Banyak orang mungkin tidak mengenal desa Koa di Kabupaten TTS. Namun perhatian wakil rakyat ini melampaui tantangan banjir sungai Noelmina. Keterpencilan dan keterbelakangan warga Koa langsung diatasi dengan membangun akses jalan, memperjuangkan sumur bor tenaga surya, menghadirkan embung skala besar. Tujuannya satu, agar warga semakin berdaya dan kehidupan mereka lebih baik. Hari ini warga Kota Kupang, Kabupaten Kupang dan sekitarnya dapat menikmati keindahan puncak gunung Fatuleu di Kabupaten Kupang. Coba dibayangkan tiga tahun lalu. Apa yang terjadi? Akses ke sana yang sekarang disebut jalur poros tengah rusak berat. Waktu tempuh bisa 2-3 jam. Gunung Fauleu pun tak dikenal banyak orang. Berkat perjuangan wakil rakyat yang lebih suka disebut jembatan aspirasi rakyat ini, jalur poros tengah diintervensi APBN. Sekarang warga dapat menikmati jalan hotmix dan gunung Fatuleu jadi ikon wisata baru yang hanya dijangkau paling lama 30 menit dari Kupang. Akses transportasi membaik, pendapatan eknomi meningkat. Tidak heran warga desa Nunsaen dan Oelbiteno menyebut beliau sebagai pahlawan poros tengah.
Pulau Semau itu dekat tetapi jauh.
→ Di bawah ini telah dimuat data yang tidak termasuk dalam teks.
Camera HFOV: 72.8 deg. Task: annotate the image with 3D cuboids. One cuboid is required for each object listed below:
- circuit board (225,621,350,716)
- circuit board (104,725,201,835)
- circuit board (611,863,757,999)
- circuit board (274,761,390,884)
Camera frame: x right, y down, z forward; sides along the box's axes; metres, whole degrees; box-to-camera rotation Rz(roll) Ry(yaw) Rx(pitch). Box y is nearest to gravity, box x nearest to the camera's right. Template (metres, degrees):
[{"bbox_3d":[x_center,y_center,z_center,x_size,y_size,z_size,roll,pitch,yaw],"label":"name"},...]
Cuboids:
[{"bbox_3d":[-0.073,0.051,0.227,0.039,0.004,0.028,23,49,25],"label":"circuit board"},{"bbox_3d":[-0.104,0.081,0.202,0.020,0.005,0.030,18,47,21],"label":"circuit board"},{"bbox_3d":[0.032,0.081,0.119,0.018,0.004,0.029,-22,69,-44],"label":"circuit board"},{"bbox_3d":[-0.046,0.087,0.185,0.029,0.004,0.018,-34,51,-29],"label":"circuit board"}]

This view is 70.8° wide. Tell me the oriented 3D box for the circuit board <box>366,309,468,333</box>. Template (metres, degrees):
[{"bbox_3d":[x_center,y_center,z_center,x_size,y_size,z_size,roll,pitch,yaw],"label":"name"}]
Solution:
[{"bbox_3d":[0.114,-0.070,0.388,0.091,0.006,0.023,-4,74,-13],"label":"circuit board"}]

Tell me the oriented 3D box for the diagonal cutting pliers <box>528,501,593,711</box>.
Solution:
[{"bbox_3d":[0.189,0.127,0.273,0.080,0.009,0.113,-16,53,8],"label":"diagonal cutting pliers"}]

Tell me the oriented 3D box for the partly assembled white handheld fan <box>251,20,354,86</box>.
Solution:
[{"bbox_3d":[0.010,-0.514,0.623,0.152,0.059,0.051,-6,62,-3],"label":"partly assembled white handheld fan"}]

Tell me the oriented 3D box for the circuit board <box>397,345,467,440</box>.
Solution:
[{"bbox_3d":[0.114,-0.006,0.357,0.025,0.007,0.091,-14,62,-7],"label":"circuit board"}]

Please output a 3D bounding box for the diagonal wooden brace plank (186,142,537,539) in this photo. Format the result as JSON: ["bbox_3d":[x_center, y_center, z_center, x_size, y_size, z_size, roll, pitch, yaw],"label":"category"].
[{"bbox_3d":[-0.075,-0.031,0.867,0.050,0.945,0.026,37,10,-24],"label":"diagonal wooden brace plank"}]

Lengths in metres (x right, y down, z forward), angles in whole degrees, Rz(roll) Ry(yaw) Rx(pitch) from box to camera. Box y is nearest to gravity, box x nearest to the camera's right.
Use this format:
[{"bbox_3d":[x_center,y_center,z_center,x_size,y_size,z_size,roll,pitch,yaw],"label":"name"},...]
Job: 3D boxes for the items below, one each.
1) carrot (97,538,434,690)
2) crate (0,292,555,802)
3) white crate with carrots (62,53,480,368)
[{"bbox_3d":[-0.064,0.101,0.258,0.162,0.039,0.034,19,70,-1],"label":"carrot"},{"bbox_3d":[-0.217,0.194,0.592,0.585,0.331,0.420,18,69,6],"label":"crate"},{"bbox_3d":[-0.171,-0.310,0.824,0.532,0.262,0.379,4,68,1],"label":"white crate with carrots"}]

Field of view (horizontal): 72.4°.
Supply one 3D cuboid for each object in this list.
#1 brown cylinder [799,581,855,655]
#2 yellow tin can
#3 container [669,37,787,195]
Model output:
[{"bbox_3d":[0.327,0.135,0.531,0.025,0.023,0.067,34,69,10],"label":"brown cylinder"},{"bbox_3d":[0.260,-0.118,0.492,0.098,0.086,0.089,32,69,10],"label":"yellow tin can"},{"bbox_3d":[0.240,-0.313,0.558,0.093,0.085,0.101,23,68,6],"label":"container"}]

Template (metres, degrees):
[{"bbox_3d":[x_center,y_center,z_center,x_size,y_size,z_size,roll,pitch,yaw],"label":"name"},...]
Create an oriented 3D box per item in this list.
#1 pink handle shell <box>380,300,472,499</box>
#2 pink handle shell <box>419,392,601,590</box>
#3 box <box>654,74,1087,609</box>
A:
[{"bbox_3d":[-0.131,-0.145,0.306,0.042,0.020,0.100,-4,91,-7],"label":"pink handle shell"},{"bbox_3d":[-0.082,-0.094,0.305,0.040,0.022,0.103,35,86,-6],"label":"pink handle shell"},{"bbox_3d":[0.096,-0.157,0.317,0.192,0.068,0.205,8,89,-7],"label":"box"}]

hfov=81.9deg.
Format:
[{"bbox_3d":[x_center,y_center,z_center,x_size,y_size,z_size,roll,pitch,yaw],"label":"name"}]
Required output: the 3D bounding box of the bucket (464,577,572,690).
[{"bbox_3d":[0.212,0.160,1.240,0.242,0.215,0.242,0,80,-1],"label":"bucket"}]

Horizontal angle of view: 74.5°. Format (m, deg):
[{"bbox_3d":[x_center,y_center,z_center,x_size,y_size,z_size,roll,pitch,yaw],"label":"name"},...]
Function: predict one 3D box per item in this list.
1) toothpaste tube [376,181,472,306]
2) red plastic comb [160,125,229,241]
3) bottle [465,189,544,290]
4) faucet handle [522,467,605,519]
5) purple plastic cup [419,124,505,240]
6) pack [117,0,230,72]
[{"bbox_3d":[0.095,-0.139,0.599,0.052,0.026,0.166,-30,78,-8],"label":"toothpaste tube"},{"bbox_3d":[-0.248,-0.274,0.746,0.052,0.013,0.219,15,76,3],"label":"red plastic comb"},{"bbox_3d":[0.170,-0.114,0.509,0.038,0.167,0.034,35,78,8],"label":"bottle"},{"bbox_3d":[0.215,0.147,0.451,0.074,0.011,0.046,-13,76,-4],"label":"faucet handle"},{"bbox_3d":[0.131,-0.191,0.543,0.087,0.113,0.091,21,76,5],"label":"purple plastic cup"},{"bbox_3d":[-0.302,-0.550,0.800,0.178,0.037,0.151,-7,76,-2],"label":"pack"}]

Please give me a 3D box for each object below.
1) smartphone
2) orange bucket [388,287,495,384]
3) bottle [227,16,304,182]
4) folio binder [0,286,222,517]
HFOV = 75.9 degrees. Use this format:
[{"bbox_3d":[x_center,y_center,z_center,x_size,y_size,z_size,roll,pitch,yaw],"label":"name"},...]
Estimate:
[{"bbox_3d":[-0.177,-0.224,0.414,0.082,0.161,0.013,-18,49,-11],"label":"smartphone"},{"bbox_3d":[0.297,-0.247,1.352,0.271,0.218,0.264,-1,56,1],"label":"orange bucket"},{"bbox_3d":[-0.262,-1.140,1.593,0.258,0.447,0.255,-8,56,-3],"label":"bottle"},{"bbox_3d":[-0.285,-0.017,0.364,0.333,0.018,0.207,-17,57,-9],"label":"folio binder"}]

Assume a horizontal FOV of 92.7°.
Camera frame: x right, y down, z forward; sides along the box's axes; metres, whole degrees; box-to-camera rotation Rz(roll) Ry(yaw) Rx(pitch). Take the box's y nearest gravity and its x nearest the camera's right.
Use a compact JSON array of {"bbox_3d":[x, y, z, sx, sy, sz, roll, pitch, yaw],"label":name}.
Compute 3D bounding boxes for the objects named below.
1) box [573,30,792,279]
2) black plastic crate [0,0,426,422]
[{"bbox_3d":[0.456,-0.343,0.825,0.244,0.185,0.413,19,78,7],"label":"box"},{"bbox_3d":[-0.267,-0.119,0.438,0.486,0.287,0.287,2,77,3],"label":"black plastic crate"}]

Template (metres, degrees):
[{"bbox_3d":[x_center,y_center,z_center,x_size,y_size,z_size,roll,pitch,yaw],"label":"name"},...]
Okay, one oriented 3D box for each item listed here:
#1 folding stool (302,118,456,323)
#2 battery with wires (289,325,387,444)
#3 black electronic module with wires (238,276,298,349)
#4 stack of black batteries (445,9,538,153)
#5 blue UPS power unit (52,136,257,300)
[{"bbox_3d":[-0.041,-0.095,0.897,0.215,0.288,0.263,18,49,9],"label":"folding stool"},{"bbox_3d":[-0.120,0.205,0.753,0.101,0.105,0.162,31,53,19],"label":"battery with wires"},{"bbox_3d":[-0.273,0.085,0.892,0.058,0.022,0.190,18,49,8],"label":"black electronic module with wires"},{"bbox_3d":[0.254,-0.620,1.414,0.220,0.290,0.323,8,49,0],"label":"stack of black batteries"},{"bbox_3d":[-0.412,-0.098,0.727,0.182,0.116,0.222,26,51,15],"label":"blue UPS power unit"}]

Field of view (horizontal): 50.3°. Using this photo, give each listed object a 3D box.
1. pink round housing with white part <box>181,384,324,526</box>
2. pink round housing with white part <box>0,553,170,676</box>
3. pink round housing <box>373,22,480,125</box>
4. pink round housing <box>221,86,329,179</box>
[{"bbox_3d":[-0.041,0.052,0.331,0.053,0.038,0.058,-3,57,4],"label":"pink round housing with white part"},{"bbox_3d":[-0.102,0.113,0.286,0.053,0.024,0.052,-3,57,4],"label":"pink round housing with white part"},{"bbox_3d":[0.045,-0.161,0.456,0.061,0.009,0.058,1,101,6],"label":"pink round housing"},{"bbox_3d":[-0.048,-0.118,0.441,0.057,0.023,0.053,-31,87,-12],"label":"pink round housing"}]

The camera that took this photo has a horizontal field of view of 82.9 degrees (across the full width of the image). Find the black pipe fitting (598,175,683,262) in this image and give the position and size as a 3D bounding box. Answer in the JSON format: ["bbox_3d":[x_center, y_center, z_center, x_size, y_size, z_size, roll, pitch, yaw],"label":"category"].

Dekat sejauh mata memandang, namun jauh ketika dikayuh sampan pun perahu motor. Aspirasi warga ditangkap. Tahun 2010 memperjuangkan pembangunan pelabuhan Hansisi. Setelah pelabuhan jadi, lahir kebutuhan hadirnya kapal penyemberangan. Tanggal 9 Desember 2015, wakil rakyat ini mengantar sendiri kapal penyeberangan Ile Labalekan dan diserahkan langsung ke Pemerintah Kabupaten Kupang. Tidak saja itu, sejumlah embung dibangun di wilayah ini untuk menjawabi kebutuhan warga akan air bersih, air pertanian dan peternakan. Saya ingat pesan beliau saat penyerahan kapal. "Tugas saya sebagai wakil rakyat sudah usai dengan memperjuangkan pelabuhan, menghadirkan kapal, membangun embung-embung. Sekarang tanggung jawab beralih ke pundak warga Semau. Manfaatkan semua yang ada untuk meningkatkan pendapatan ekonomi, akses pendidikan. Warga Semau mesti berubah lebih baik dengan hadirnya berbagai fasilitas ini."